** Information **
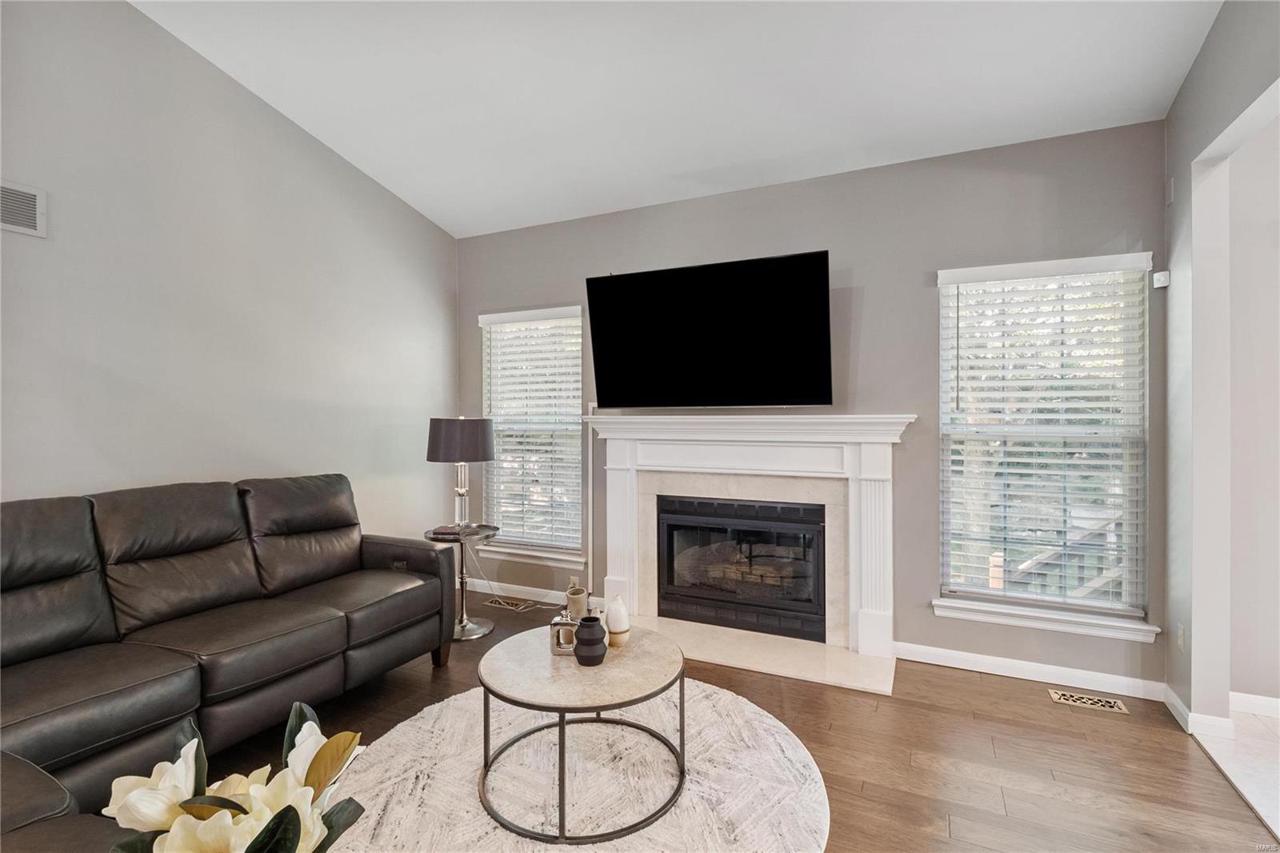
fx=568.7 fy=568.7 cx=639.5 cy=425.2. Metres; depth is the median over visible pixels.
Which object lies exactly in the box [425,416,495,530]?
table lamp
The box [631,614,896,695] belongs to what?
hearth
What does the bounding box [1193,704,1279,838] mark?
tile floor
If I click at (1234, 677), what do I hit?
hallway wall
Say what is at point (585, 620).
black vase
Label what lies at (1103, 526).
deck railing
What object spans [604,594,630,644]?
white vase
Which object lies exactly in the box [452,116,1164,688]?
back wall
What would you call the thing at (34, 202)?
wall vent
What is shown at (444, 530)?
book
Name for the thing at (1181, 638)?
wall socket
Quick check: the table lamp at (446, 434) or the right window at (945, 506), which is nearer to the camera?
the right window at (945, 506)
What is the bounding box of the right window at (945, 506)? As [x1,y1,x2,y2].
[932,250,1155,639]
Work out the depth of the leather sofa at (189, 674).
2.21 m
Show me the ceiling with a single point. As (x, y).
(692, 165)
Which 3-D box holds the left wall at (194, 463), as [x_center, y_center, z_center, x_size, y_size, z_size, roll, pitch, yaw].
[-2.786,-0.616,1.874,0.153,3.808,6.030,0,0,25]
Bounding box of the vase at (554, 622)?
[548,608,577,654]
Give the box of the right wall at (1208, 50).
[1161,0,1279,730]
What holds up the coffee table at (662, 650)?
on the round rug
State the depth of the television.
3.35 m
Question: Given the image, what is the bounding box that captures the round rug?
[318,678,835,852]
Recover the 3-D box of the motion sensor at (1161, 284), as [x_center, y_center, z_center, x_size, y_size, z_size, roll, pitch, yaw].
[2.444,-0.684,2.670,0.048,0.071,0.052,0,0,25]
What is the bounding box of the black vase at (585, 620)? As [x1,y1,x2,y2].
[572,614,607,665]
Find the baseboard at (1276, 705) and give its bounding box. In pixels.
[1228,690,1279,718]
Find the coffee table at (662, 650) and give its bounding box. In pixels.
[472,622,687,844]
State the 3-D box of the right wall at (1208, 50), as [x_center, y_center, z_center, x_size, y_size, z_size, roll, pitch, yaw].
[1.386,-0.419,0.179,0.135,3.483,5.547,0,0,25]
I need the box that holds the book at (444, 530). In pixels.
[430,524,474,537]
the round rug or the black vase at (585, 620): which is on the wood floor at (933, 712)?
the round rug
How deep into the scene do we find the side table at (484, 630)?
3.58 m
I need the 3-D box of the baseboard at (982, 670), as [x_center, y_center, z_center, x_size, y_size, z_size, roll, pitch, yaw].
[1.956,1.261,2.947,1.203,0.090,0.014,0,0,25]
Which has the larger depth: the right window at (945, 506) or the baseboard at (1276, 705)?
the right window at (945, 506)
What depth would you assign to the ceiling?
2.75 m
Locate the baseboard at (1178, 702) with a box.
[1164,684,1232,738]
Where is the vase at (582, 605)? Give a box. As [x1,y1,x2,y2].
[564,581,589,618]
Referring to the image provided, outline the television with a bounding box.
[587,249,833,410]
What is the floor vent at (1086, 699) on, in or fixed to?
in the wood floor at (933, 712)
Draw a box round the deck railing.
[997,507,1126,600]
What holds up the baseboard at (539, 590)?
attached to the back wall at (870, 337)
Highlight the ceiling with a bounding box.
[130,0,1223,238]
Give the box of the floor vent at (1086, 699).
[1048,688,1130,714]
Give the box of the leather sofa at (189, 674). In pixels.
[0,472,459,832]
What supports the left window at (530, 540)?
in the back wall at (870, 337)
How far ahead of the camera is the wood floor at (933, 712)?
2.27 m
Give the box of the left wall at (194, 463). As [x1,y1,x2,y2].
[0,0,459,543]
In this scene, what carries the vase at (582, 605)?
on the coffee table at (662, 650)
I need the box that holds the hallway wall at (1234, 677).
[1227,113,1279,709]
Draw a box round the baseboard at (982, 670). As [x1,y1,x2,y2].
[896,641,1166,700]
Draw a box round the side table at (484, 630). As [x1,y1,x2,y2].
[426,524,499,641]
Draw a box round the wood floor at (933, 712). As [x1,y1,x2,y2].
[176,591,1279,852]
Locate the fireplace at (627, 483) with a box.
[584,412,915,679]
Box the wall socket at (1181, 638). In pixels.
[1176,623,1186,650]
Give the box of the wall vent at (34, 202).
[0,178,47,237]
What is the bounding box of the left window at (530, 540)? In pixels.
[476,305,585,562]
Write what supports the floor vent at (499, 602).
in the wood floor at (933, 712)
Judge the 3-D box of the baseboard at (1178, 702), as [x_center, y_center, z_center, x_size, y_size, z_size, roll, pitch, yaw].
[2.462,1.268,2.525,0.116,0.092,0.342,0,0,25]
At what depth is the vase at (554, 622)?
2.14 m
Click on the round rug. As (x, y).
(742, 705)
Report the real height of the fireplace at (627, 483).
1.308 m
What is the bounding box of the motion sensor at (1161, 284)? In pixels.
[1152,270,1169,288]
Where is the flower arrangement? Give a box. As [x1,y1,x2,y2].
[102,698,368,852]
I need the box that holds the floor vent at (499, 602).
[485,596,533,610]
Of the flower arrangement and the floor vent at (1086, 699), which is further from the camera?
the floor vent at (1086, 699)
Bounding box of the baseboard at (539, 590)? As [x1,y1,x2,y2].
[466,577,600,607]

** Instructions to follow **
The records above are to be quoted exactly, with all pictures left out.

** The completed task **
fx=568.7 fy=568.7 cx=639.5 cy=425.2. Metres; depth is the median over visible pixels.
Which object lies exactly in the box [425,416,495,530]?
table lamp
The box [631,614,896,695] belongs to what?
hearth
What does the bounding box [1193,704,1279,838] mark?
tile floor
If I click at (1234, 677), what do I hit?
hallway wall
Say what is at point (585, 620).
black vase
Label what lies at (1103, 526).
deck railing
What object spans [604,594,630,644]?
white vase
Which object lies exactly in the box [452,116,1164,688]?
back wall
What would you call the thing at (34, 202)?
wall vent
What is shown at (444, 530)?
book
Name for the thing at (1181, 638)?
wall socket
Quick check: the table lamp at (446, 434) or the right window at (945, 506), which is nearer to the camera?
the right window at (945, 506)
What is the bounding box of the right window at (945, 506)? As [x1,y1,x2,y2].
[932,250,1155,639]
Work out the depth of the leather sofa at (189, 674).
2.21 m
Show me the ceiling with a single point. As (x, y).
(692, 165)
Which 3-D box holds the left wall at (194, 463), as [x_center, y_center, z_center, x_size, y_size, z_size, roll, pitch, yaw].
[-2.786,-0.616,1.874,0.153,3.808,6.030,0,0,25]
Bounding box of the vase at (554, 622)?
[548,608,577,654]
Give the box of the right wall at (1208, 50).
[1161,0,1279,730]
What holds up the coffee table at (662, 650)?
on the round rug
State the depth of the television.
3.35 m
Question: Given the image, what is the bounding box that captures the round rug?
[318,678,835,852]
Recover the 3-D box of the motion sensor at (1161, 284), as [x_center, y_center, z_center, x_size, y_size, z_size, roll, pitch, yaw].
[2.444,-0.684,2.670,0.048,0.071,0.052,0,0,25]
What is the bounding box of the black vase at (585, 620)? As [x1,y1,x2,y2].
[572,614,607,665]
Find the baseboard at (1276, 705) and give its bounding box. In pixels.
[1228,690,1279,718]
Find the coffee table at (662, 650) and give its bounding box. In pixels.
[472,622,687,844]
State the 3-D box of the right wall at (1208, 50), as [x_center, y_center, z_center, x_size, y_size, z_size, roll, pitch, yaw].
[1.386,-0.419,0.179,0.135,3.483,5.547,0,0,25]
I need the box that holds the book at (444, 530). In pixels.
[430,524,474,537]
the round rug or the black vase at (585, 620): which is on the wood floor at (933, 712)?
the round rug
How deep into the scene do we find the side table at (484, 630)?
3.58 m
I need the 3-D box of the baseboard at (982, 670), as [x_center, y_center, z_center, x_size, y_size, z_size, roll, pitch, yaw].
[1.956,1.261,2.947,1.203,0.090,0.014,0,0,25]
Which has the larger depth: the right window at (945, 506) or the baseboard at (1276, 705)?
the right window at (945, 506)
What depth would you assign to the ceiling?
2.75 m
Locate the baseboard at (1178, 702) with a box.
[1164,684,1232,738]
Where is the vase at (582, 605)? Give a box. As [x1,y1,x2,y2].
[564,581,589,618]
Referring to the image provided, outline the television with a bounding box.
[587,249,833,410]
What is the floor vent at (1086, 699) on, in or fixed to?
in the wood floor at (933, 712)
Draw a box round the deck railing.
[997,507,1126,600]
What holds up the baseboard at (539, 590)?
attached to the back wall at (870, 337)
Highlight the ceiling with a bounding box.
[130,0,1223,238]
Give the box of the floor vent at (1086, 699).
[1048,688,1130,714]
Give the box of the leather sofa at (189, 674). In pixels.
[0,472,459,832]
What supports the left window at (530, 540)?
in the back wall at (870, 337)
How far ahead of the camera is the wood floor at (933, 712)?
2.27 m
Give the box of the left wall at (194, 463). As [x1,y1,x2,y2].
[0,0,459,543]
In this scene, what carries the vase at (582, 605)?
on the coffee table at (662, 650)
I need the box that holds the hallway wall at (1234, 677).
[1227,113,1279,709]
Draw a box round the baseboard at (982, 670). As [x1,y1,x2,y2].
[896,641,1166,700]
Draw a box round the side table at (484, 630). As [x1,y1,x2,y2].
[426,524,499,641]
Draw a box round the wood floor at (933, 712). As [x1,y1,x2,y2].
[176,591,1279,852]
Locate the fireplace at (627, 483) with a box.
[584,412,915,679]
Box the wall socket at (1181, 638). In pixels.
[1176,623,1186,650]
Give the box of the wall vent at (34, 202).
[0,178,47,237]
What is the bounding box of the left window at (530, 540)? In pixels.
[476,305,585,562]
Write what supports the floor vent at (499, 602).
in the wood floor at (933, 712)
Judge the 3-D box of the baseboard at (1178, 702), as [x_center, y_center, z_center, x_size, y_size, z_size, roll, pitch, yaw].
[2.462,1.268,2.525,0.116,0.092,0.342,0,0,25]
At what depth is the vase at (554, 622)?
2.14 m
Click on the round rug. As (x, y).
(742, 705)
Report the real height of the fireplace at (627, 483).
1.308 m
What is the bounding box of the motion sensor at (1161, 284)? In pixels.
[1152,270,1169,288]
Where is the flower arrangement? Give a box. As [x1,y1,x2,y2].
[102,698,368,852]
I need the box that holds the floor vent at (499, 602).
[485,596,533,610]
Of the flower arrangement and the floor vent at (1086, 699), which is further from the camera?
the floor vent at (1086, 699)
Bounding box of the baseboard at (539, 590)? As [x1,y1,x2,y2].
[466,577,600,607]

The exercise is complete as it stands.